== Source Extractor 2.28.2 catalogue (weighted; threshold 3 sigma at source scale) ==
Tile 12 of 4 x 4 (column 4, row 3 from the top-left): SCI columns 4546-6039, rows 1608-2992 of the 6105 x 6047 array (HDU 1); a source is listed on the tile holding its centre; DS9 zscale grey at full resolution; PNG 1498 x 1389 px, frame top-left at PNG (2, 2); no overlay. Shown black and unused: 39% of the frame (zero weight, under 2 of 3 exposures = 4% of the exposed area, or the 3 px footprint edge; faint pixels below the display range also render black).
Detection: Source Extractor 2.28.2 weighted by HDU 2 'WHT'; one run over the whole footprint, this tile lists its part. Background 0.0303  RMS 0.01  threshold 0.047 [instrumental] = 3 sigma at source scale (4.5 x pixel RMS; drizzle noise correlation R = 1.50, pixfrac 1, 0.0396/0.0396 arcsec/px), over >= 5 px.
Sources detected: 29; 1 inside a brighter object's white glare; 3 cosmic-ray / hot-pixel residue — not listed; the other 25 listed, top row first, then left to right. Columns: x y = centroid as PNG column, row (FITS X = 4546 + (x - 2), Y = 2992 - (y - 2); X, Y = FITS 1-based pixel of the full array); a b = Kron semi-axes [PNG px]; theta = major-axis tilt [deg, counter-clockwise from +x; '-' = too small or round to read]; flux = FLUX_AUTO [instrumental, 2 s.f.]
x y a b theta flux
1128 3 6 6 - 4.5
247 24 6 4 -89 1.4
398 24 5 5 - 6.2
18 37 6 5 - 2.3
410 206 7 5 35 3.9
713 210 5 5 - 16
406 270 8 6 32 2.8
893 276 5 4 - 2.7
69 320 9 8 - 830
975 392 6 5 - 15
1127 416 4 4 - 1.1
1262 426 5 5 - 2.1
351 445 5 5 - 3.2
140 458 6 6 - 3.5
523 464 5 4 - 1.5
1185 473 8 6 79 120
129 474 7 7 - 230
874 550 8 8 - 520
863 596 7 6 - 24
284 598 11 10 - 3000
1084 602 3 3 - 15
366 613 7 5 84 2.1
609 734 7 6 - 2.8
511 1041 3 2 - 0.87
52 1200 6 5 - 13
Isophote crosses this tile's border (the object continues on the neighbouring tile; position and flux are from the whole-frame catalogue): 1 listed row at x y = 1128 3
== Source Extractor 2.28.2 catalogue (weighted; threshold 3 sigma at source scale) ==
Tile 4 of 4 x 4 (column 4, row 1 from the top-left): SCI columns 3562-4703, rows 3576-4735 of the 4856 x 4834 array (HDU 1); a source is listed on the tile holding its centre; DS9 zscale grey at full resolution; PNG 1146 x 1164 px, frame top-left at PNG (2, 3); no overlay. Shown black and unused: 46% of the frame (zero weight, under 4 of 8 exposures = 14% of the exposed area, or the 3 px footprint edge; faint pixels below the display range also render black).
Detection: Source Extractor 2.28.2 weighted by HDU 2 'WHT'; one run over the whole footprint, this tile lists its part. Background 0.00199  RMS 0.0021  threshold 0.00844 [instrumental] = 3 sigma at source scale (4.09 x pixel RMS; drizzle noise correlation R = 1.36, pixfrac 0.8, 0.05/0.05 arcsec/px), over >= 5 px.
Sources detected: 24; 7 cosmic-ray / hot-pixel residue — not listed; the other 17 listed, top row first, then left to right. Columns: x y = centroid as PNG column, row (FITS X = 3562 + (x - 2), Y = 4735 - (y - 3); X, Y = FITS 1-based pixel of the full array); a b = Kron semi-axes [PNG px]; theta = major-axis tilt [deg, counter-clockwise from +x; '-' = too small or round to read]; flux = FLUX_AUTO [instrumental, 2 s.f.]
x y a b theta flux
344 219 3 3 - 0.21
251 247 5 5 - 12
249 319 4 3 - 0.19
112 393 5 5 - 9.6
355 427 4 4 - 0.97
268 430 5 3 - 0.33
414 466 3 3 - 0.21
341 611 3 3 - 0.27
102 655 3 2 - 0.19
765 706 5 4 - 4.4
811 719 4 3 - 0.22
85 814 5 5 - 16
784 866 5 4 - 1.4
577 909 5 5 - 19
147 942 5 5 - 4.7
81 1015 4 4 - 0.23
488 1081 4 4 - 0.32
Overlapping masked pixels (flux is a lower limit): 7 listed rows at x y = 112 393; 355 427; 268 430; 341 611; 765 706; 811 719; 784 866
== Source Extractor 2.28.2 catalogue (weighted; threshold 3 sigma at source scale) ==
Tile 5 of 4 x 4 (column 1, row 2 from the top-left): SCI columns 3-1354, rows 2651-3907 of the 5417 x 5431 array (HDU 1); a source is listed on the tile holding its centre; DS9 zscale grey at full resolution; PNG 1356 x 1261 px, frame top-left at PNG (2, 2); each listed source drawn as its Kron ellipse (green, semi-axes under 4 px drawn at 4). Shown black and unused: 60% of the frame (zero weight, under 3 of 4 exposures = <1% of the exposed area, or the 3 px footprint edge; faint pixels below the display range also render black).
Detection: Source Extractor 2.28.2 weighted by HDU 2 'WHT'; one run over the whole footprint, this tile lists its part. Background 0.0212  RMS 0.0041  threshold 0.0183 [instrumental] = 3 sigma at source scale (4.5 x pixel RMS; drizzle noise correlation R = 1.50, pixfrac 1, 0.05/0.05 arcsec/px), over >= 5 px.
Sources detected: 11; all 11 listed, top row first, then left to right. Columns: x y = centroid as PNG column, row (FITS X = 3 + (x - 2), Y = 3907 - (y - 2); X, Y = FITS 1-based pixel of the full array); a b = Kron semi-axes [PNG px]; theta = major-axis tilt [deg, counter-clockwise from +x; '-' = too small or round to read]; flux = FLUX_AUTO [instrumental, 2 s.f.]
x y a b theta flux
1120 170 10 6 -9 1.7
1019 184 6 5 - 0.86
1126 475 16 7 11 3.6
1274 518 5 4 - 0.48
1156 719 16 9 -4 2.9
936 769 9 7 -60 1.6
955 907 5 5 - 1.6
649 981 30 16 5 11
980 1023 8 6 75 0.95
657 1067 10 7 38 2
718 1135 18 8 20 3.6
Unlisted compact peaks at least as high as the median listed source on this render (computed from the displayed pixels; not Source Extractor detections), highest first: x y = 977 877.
......
- _Required work_: From the entries above, copy out every line that contains the word "lists".

- _Exercise solution_:
Detection: Source Extractor 2.28.2 weighted by HDU 2 'WHT'; one run over the whole footprint, this tile lists its part. Background 0.0303  RMS 0.01  threshold 0.047 [instrumental] = 3 sigma at source scale (4.5 x pixel RMS; drizzle noise correlation R = 1.50, pixfrac 1, 0.0396/0.0396 arcsec/px), over >= 5 px.
Detection: Source Extractor 2.28.2 weighted by HDU 2 'WHT'; one run over the whole footprint, this tile lists its part. Background 0.00199  RMS 0.0021  threshold 0.00844 [instrumental] = 3 sigma at source scale (4.09 x pixel RMS; drizzle noise correlation R = 1.36, pixfrac 0.8, 0.05/0.05 arcsec/px), over >= 5 px.
Detection: Source Extractor 2.28.2 weighted by HDU 2 'WHT'; one run over the whole footprint, this tile lists its part. Background 0.0212  RMS 0.0041  threshold 0.0183 [instrumental] = 3 sigma at source scale (4.5 x pixel RMS; drizzle noise correlation R = 1.50, pixfrac 1, 0.05/0.05 arcsec/px), over >= 5 px.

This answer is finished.